To enforce the film's modern sensibilities, a rousing burst of Coldplay's anthem Paradise accompanies Tarzan and Jane's romantic swim, replete with longing glances as the protagonists splash about in the water.

John Greystoke (voiced by Mark Deklin) ventures deep into the jungle with his wife Alice (Jaime Ray Newman) and their young son to search for the impact site of an ancient meteorite, which is rumoured to possess immense power.

By chance, as the Greystokes leave the jungle in their helicopter, they stumble upon the meteorite but magnetic interference propels the craft into the mountainside, killing everyone on board except the young Greystoke heir.
The child is rescued and raised by apes and is rechristened Tarzan.

As an adult, Tarzan (now voiced by Kellan Lutz) encounters humans once again when beautiful environmentalist Jane Porter (Spencer Locke) arrives in the jungle with William Clayton (Trevor St John), the Machiavellian new CEO of Greystoke Energies.

He also seeks the elusive meteorite and its limitless power and hopes that Jane's father Jim (Les Bubb) will help him.

"That's a very pretty daughter you've got there.

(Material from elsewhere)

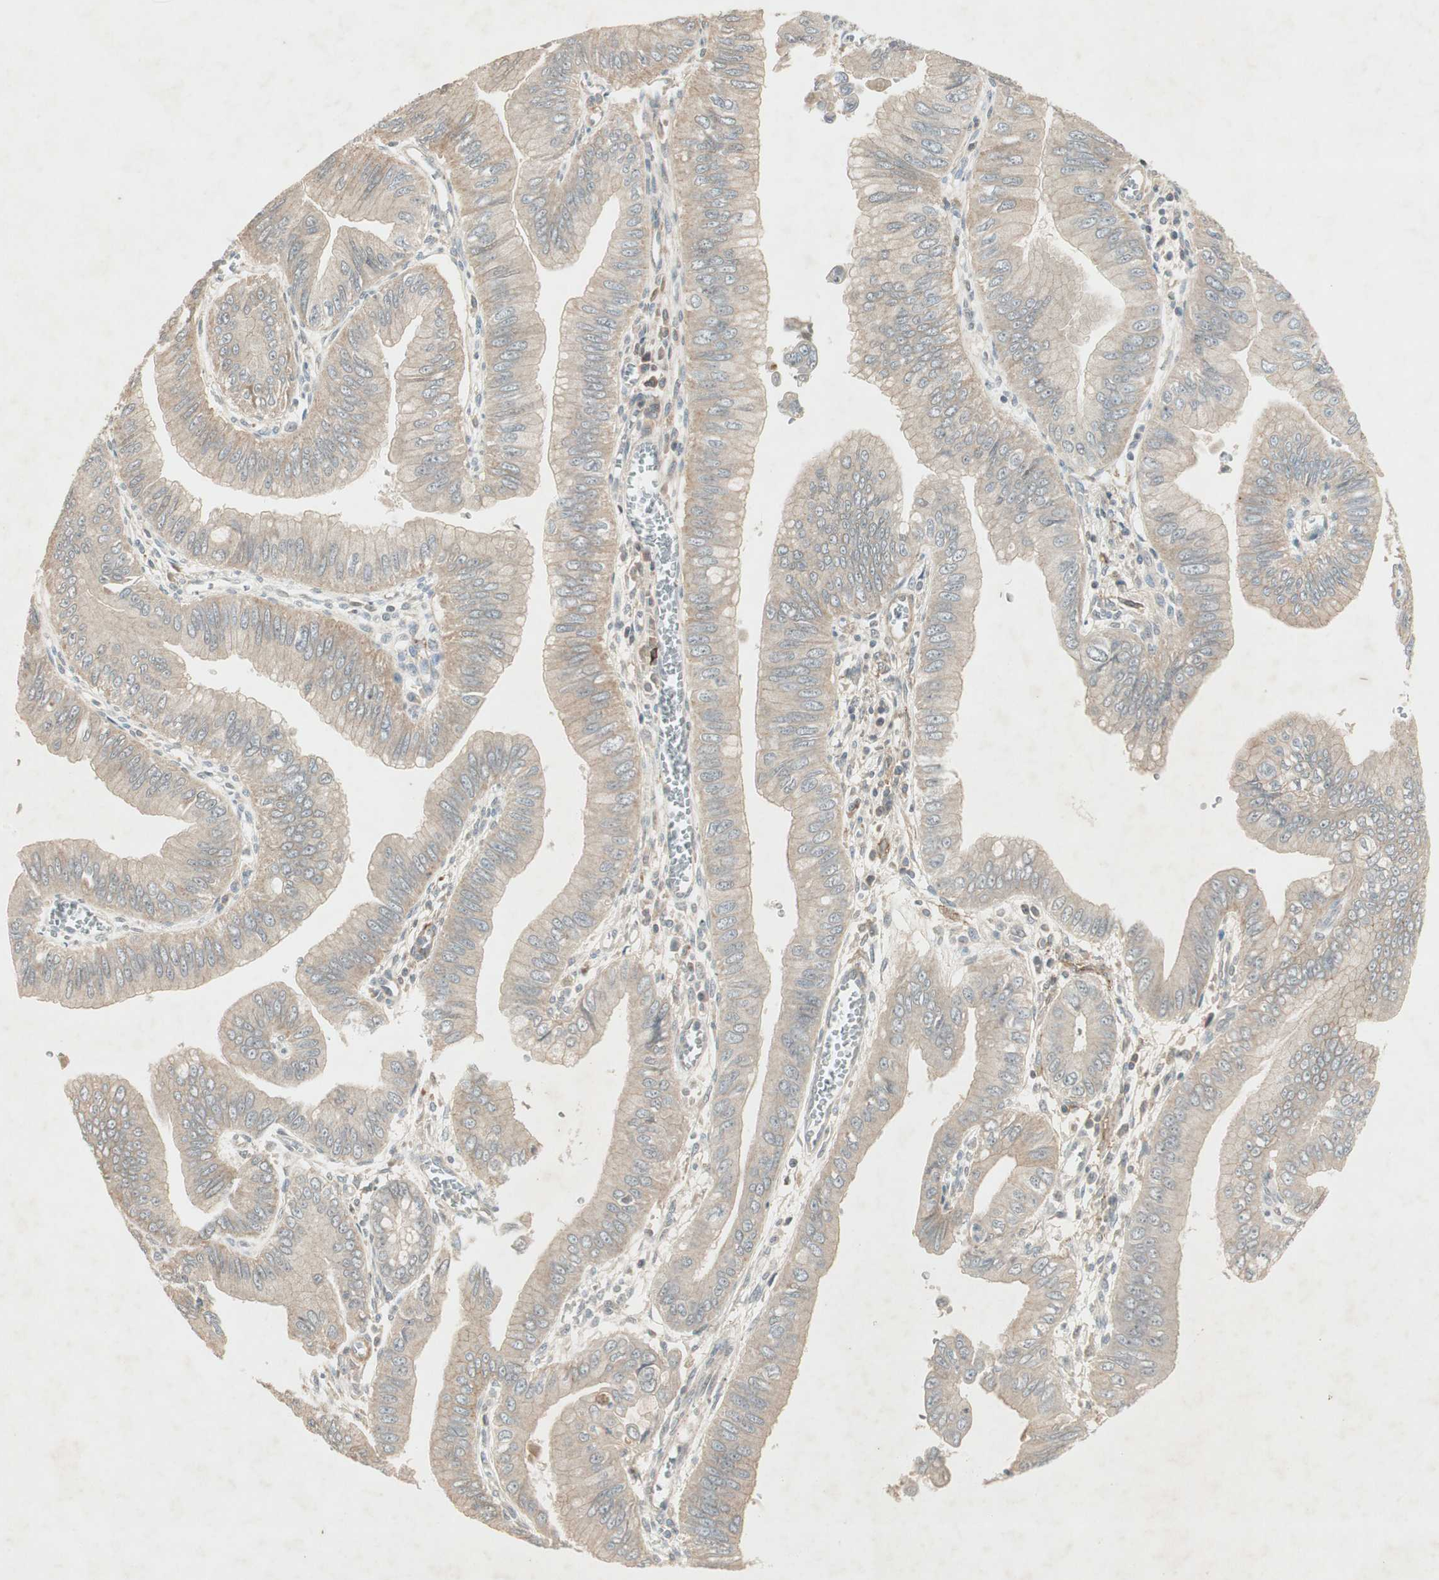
{"staining": {"intensity": "weak", "quantity": "25%-75%", "location": "cytoplasmic/membranous"}, "tissue": "pancreatic cancer", "cell_type": "Tumor cells", "image_type": "cancer", "snomed": [{"axis": "morphology", "description": "Normal tissue, NOS"}, {"axis": "topography", "description": "Lymph node"}], "caption": "Tumor cells exhibit weak cytoplasmic/membranous staining in about 25%-75% of cells in pancreatic cancer.", "gene": "RNGTT", "patient": {"sex": "male", "age": 50}}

We wouldn't want anything to happen to her, would we?" snarls Clayton.

Tarzan is a slick yet unsatisfying reworking that struggles to marry the legend with a perplexing subtext about mankind's unsustainable depletion of the earth's resources.

Lutz beats his chest on cue to deliver his hero's iconic cry and stilted dialogue including, "Me Tarzan, you Jane".

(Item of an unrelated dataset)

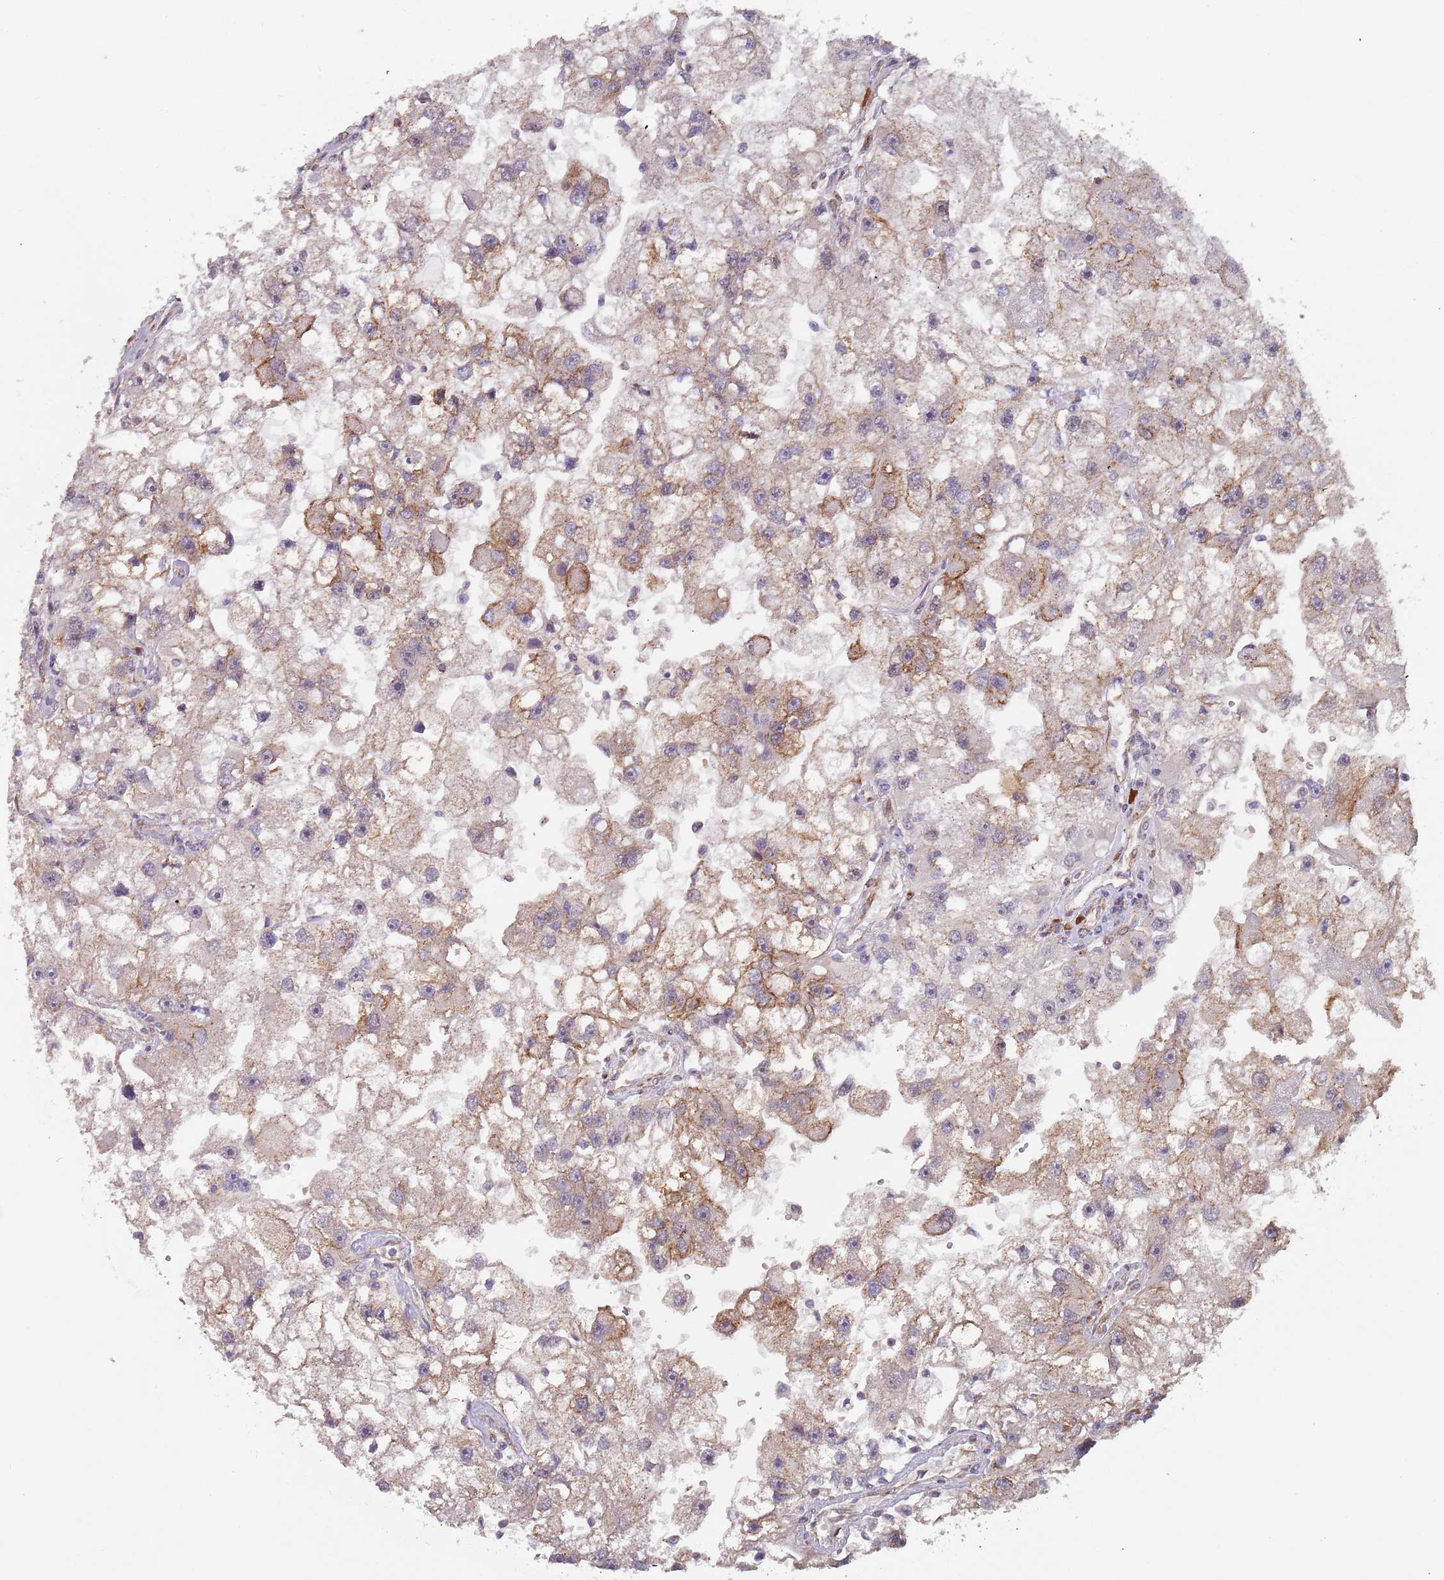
{"staining": {"intensity": "moderate", "quantity": "<25%", "location": "cytoplasmic/membranous"}, "tissue": "renal cancer", "cell_type": "Tumor cells", "image_type": "cancer", "snomed": [{"axis": "morphology", "description": "Adenocarcinoma, NOS"}, {"axis": "topography", "description": "Kidney"}], "caption": "A brown stain shows moderate cytoplasmic/membranous positivity of a protein in renal cancer (adenocarcinoma) tumor cells. (DAB (3,3'-diaminobenzidine) IHC with brightfield microscopy, high magnification).", "gene": "KANSL1L", "patient": {"sex": "male", "age": 63}}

Locke essays a spunky heroine but she's poorly served by the flimsy script while St John's pantomime villain encourages the audience to hiss and boo his every underhand move.

The introduction of the mysterious meteorite to the jungle is an unwelcome distraction that draws parallels with the extra-terrestrial mumbo jumbo in the fourth Indiana Jones film.

An unhappy marriage of something old, something new - that leaves us feeling blue.